Der Senat, der keine Veranlassung hat, die Richtigkeit der ihm erteilten Auskünfte in Zweifel zu ziehen, sieht keinen Grund, die beantragte Einsicht in die Bänder zu versagen. Das Recht auf Einsicht ergibt sich aus § 147 Abs. 1 StPO. Tonaufzeichnungen gehören zu den Beweismitteln im Sinne des § 147 Abs. 1 2. Alt. StPO (Lüdersen in LR, 24. Auf. 1989, Rdnr. 107 zu § 147). Sie unterliegen der Akteneinsicht, wenn sie - wie hier - von der Staatsanwaltschaft verwertet wurden (KMR-Müller, StPO, Rdnr. 3 zu § 147).

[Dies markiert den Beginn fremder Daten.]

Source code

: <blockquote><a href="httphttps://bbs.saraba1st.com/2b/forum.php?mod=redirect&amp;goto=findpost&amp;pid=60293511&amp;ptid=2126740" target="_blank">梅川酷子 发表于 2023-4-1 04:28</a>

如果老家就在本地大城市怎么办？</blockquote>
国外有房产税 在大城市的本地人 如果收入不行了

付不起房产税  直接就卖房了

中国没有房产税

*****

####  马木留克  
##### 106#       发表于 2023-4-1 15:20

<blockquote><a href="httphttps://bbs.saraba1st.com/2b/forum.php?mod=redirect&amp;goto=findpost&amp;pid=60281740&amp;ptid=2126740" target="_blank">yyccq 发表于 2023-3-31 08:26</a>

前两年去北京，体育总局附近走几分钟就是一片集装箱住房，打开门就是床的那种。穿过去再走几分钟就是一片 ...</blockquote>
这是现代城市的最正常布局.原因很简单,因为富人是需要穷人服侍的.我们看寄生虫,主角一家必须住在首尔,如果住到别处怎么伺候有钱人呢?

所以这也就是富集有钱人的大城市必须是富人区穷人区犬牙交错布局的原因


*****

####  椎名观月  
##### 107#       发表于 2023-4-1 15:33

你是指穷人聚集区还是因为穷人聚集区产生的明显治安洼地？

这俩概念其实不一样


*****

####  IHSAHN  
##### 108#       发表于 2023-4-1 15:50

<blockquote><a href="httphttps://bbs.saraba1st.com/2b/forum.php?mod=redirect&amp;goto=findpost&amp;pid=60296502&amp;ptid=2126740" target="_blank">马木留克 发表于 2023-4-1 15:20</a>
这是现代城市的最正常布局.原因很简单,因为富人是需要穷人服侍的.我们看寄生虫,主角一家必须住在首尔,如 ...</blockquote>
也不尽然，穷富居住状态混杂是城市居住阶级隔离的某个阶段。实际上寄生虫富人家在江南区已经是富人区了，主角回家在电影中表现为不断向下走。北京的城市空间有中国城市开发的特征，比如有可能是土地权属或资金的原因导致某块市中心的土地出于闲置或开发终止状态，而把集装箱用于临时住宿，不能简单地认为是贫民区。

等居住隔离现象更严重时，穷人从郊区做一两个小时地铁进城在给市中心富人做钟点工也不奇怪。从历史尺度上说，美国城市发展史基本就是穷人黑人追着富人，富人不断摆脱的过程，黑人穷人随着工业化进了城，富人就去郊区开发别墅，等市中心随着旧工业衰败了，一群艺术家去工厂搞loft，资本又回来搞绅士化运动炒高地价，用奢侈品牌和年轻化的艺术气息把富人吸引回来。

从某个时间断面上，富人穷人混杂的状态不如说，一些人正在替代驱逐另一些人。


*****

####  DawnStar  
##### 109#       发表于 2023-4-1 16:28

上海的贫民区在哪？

Die Besichtigung von Tonaufzeichnungen erfolgt in der Weise, dass der Verteidiger sie sich - gegebenenfalls auch mehrfach - auf der Geschäftsstelle oder dem Ort ihrer Verwahrung vorspielen lässt. Ist dies zu Informationszwecken nicht ausreichend, hat er einen Anspruch auf Herstellung einer amtlich gefertigten Kopie (Lüdersen in LR, 24. Auf. 1989, Rdnr. 111 zu § 147, Kleinknecht/Meyer-Goßner, StPO, 45. Aufl., 2001, Rdnr. 19 zu § 147). Sind die Kopien ohne Erklärungen des Angeklagten oder eines Dolmetschers unverständlich, so ist deren Anwesenheit beim Abhören zu gestatten (Kleinknecht/Meyer-Goßner, StPO, 45. Aufl., 2001, Rdnr. 19 zu § 147; LG Köln StV 95, 12).

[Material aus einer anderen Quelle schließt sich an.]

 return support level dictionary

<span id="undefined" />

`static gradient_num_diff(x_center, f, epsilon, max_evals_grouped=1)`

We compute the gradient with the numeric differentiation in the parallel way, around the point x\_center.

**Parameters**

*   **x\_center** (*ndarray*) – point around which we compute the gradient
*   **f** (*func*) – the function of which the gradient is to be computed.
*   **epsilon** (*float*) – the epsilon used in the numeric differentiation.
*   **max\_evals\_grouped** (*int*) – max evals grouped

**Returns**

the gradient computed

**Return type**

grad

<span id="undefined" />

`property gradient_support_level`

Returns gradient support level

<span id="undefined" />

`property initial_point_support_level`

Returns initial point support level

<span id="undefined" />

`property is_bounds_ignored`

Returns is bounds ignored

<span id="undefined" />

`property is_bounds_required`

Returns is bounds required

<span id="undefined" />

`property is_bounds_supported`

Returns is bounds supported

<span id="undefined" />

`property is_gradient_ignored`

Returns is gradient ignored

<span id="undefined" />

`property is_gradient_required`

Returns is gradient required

Fehlende personelle oder technische Ausstattung kann nicht dem gesetzlich verbürgten Einsichtsrecht entgegen gehalten werden. Wenn die Ermittlungsbehörden mithilfe technischer Einrichtungen Beweismittel schaffen und verwerten, ist auch sicherzustellen, dass diese von den Verfahrensbeteiligten - soweit deren Rechte reichen - eingesehen werden können. Da in der Anklage die TÜ-Aufzeichnungen als Beweismittel nur pauschal bezeichnet sind , ohne sie nach bestimmten Aufnahmen konkret zu benennen, erstreckt sich das Einsichtsrecht auch auf den gesamten Umfang der asservierten Bänder. Die Art und Weise der Einsichtsgewährung bleibt dem Vorsitzenden der 17. Strafkammer des Landgerichts Frankfurt am Main überlassen. Nach der dargestellten Sachlage bestehen verschiedene Möglichkeiten, ohne Gefährdung des Beweismittels die Einsicht zu realisieren. Die Auswahl der geeignetsten Möglichkeit obliegt nicht dem Senat. Auch vermag der Senat weder aus der Beschwerdeschrift noch dem vorliegenden Beschwerdeheft zu erkennen, ob die Voraussetzungen für eine Teilnahme des Angeklagten erfüllt sind. Insoweit wird ebenfalls der Vorsitzende zu befinden haben. Eine Versagung aus Gründen der Gefährdung des Beweismittels erscheint jedenfalls angesichts der Möglichkeit der Anfertigung von Kopien der Beweisbänder oder der Bedienung der Auswertestation durch einen Justiz- bzw. Polizeiangehörigen nicht stichhaltig.

Die Kosten- und Auslagenentscheidung beruht auf entsprechender Anwendung der §§ 467 Abs. 1, 473 Abs. 3 StPO.